Available records:
● ● ● ●

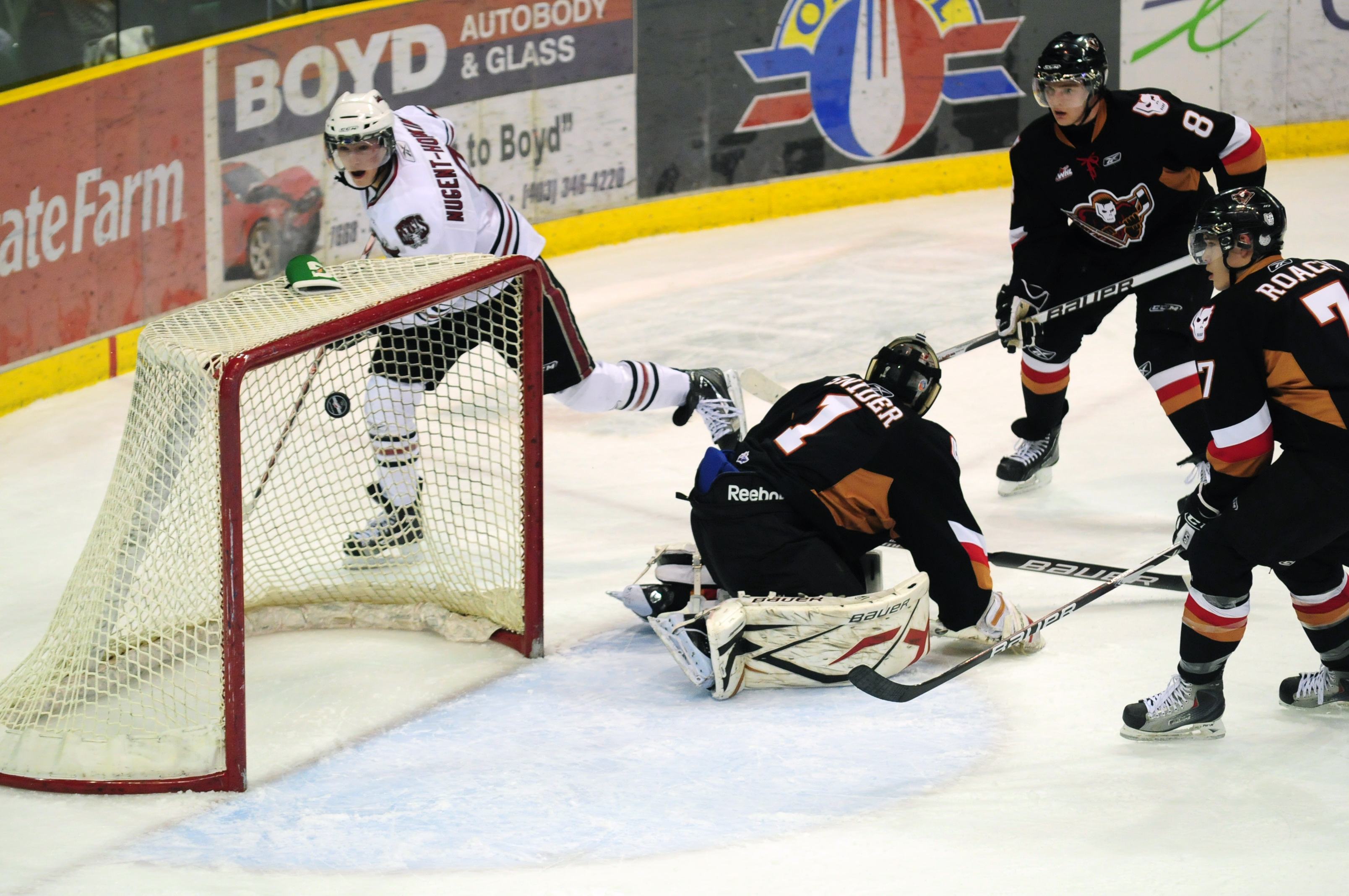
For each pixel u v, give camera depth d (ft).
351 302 40.96
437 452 62.90
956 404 70.08
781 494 42.09
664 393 56.34
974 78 106.63
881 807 34.37
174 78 78.38
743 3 99.91
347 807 35.70
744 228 102.78
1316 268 35.42
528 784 36.45
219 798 36.60
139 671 40.04
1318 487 34.88
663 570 45.91
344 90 86.48
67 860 33.40
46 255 74.23
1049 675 41.75
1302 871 30.63
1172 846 31.94
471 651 45.85
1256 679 41.06
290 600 48.83
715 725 39.58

● ● ● ●

Assignment:
Reproduce the listing exactly, but omit every picture in it.

Written answer:
For each pixel u v, give camera depth d (ft).
351 302 40.96
437 452 62.90
956 404 70.08
781 494 42.09
664 393 56.34
974 78 106.63
881 807 34.37
174 78 78.38
743 3 99.91
347 807 35.70
744 228 102.78
1316 268 35.42
528 784 36.45
219 798 36.60
139 671 40.04
1318 487 34.88
663 570 45.91
344 90 86.48
67 860 33.40
46 255 74.23
1049 675 41.75
1302 871 30.63
1172 846 31.94
471 651 45.85
1256 679 41.06
290 600 48.83
715 725 39.58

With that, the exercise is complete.